そんなことを考えながら、私は彼女の唇に、自分の唇を重ねた。ほんの数秒の接吻であった。いつも仕事でしているものとは違う、触れるだけの親愛の証。唇を離すと、彼女は両目からポロポロと涙を落とし、ほとんど泣きじゃくっているようだった。
「わたしっ……本当はあなたに行ってほしくなくて……ほっ、ほんとは、あなたはこんなところにいるべき人じゃないってわかっているのに、わたしは、行ってほしくないんです……!」
幼い子供のように泣きじゃくる彼女をそっと抱きしめると、すがりつくように私の背中へ手を回された。泣き声がいっそう大きくなる。

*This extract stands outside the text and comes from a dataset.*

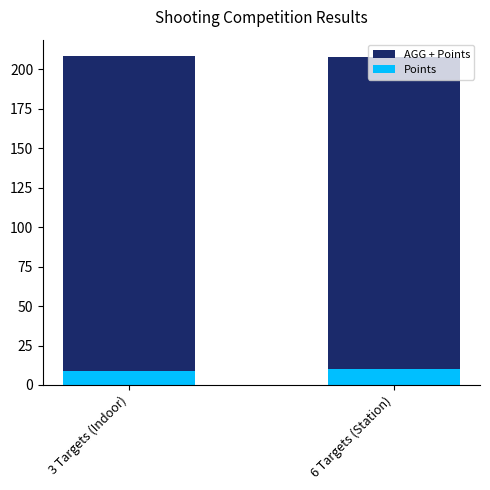

Which series has the largest total across all categories?

AGG + Points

「……ありがとうございます、ありがとうございますっ…!一生の宝にしますから!」
しばらくして、彼女が落ち着いた頃に身体を離す。部屋を出ようとしたときに、呼び止められた。
「私ばっかりもらって、申し訳ないから」
そう言って彼女は私に着物を渡した。赤地に大きな華の模様が入った美しい着物だった。
「邪魔になるかもしれないけど、もらってください」
寂しそうに笑う彼女へ、せめてものお返し、と今羽織っていたショールを渡した。受け取った彼女は、また泣いているようだった。
「さよなら、ありがとう」
ドアを開けて外へ出る。しんと静まった薄暗い廊下に、彼女のものだった着物の赤が映えて美しい。それを見て、少し泣いた。
十一月五日
拝啓
お手紙ありがとうございました。
お願いした稲穂の写真、とても素敵でした。あなたはあまり気に入っていないようだけれど、私はとても気に入っています。いつか例の彼女を連れて、あなたのお家に遊びにいってみたいですね。叶わぬ夢ですが。

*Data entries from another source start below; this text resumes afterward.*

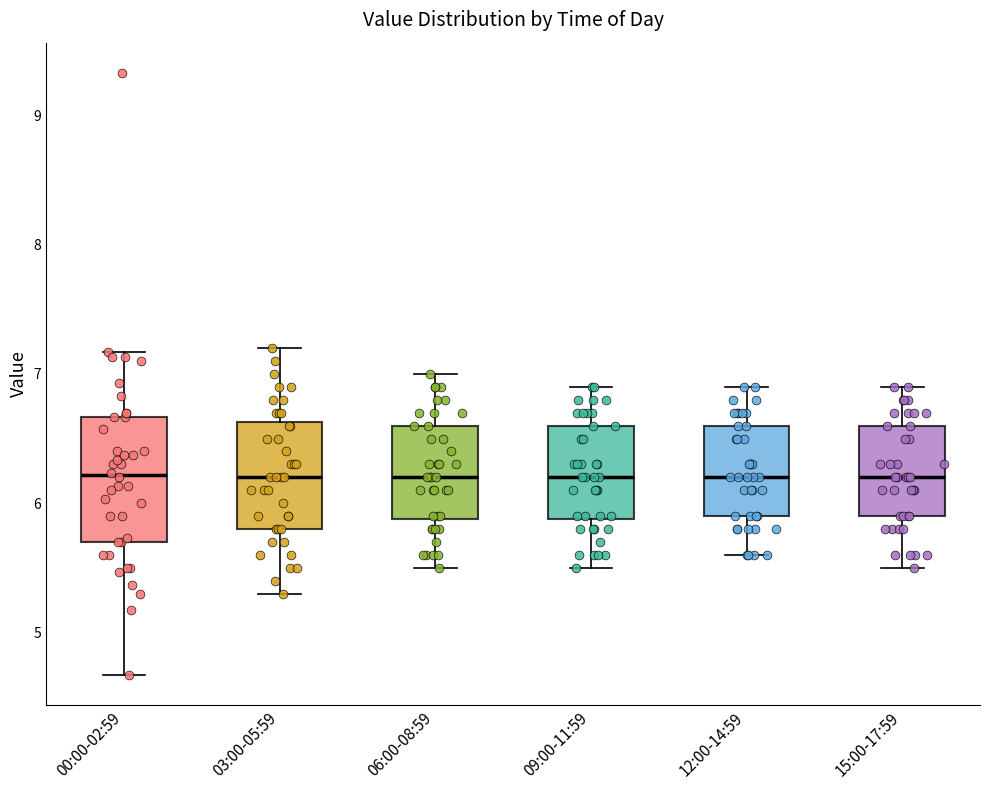

Reading left to right, read every box against the y-axis: the position of its median line, the range the box covers, and the ends of its whiskers. The values are not printed on the chart, so give them approximately, as read against the axis.

00:00-02:59: median 6.2, box 5.7 to 6.7, whiskers 4.7 to 7.2
03:00-05:59: median 6.2, box 5.8 to 6.6, whiskers 5.3 to 7.2
06:00-08:59: median 6.2, box 5.9 to 6.6, whiskers 5.5 to 7.0
09:00-11:59: median 6.2, box 5.9 to 6.6, whiskers 5.5 to 6.9
12:00-14:59: median 6.2, box 5.9 to 6.6, whiskers 5.6 to 6.9
15:00-17:59: median 6.2, box 5.9 to 6.6, whiskers 5.5 to 6.9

そういえば、前に手紙でお話した、私の先生である博士のこと、覚えていらっしゃいますか。この間、その博士があなたと同じ大学を出ていたと仰っていて、とても驚きました。とても有名な博士なので、名前を聞けばあなたも知っているはずです。言わなくてもわかってしまうかもしれませんね。
私はこの度、その博士に買い取られることになりました。だから、もうこの住所は使えないのです。新しい住所も教えることができません。博士は政府に追われる身なので、どうしてもお教えすることができないのですよ。……頭の良いあなたのことですから、もう誰だかわかっていることでしょう。

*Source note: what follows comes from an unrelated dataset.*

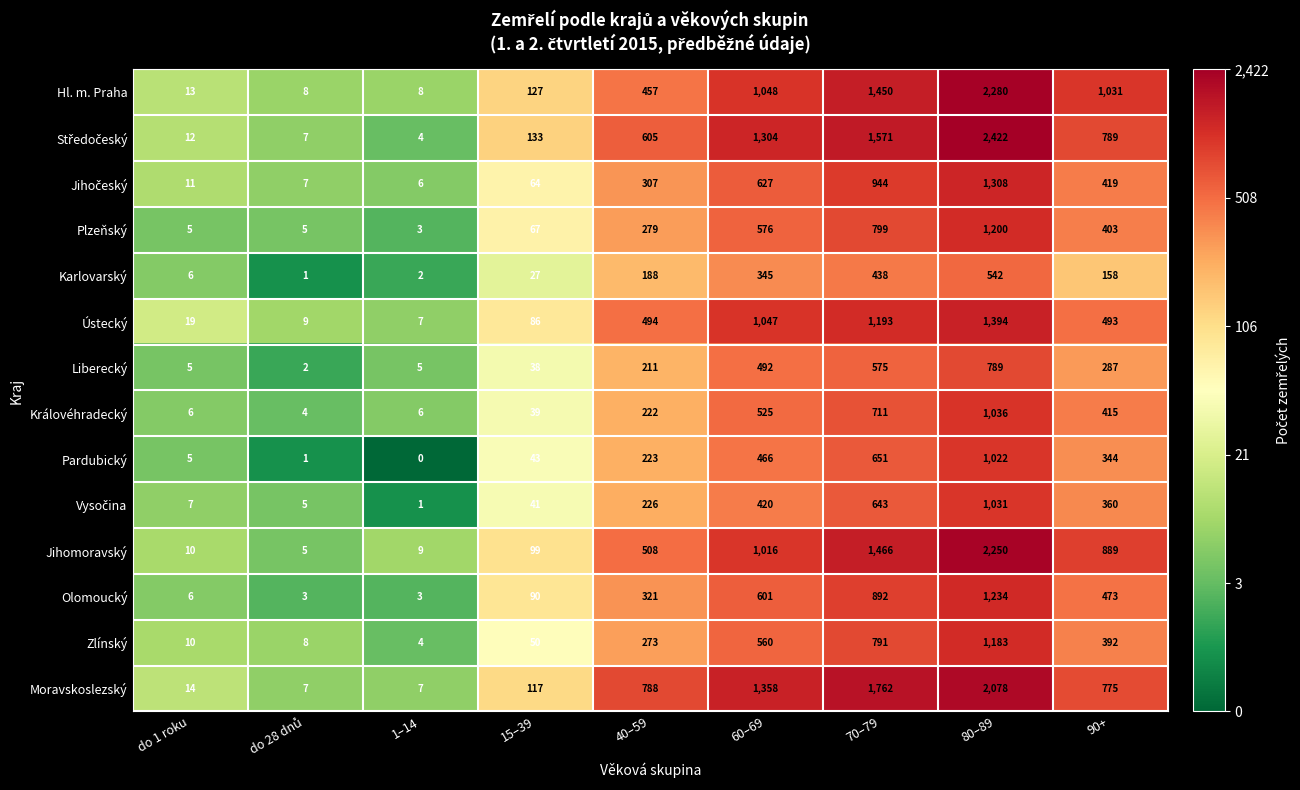

The Liberecký series shows 3 at do 1 roku. True or false?

False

彼に買われ、助手として働いていく、なんて言ったら、あなたはきっといい顔をしないのでしょうね。犯罪に加担するだなんて!と叫ぶ正義感の強いあなたの顔が目に浮かびます。でも、私は、これ以上博士に辛い思いをさせたくないのです。
例の彼女に最後のお別れをした時、彼女は何と言ったと思いますか?彼女は私に言ったのです。「行かないでくれ」って。「連れて行って」とは言わなかったのです。彼女はあそこから出るという選択肢すらない。そんな、そんな〝道具〟をこれ以上博士に造らせたくないんです、私は……。
私の意見に賛成しろ、と言いたい訳ではありません。でも、少しだけ、私の思いをわかってくれたのなら、とても嬉しいです。
来世では、あなたともっと一緒にいれたらいいなと思います。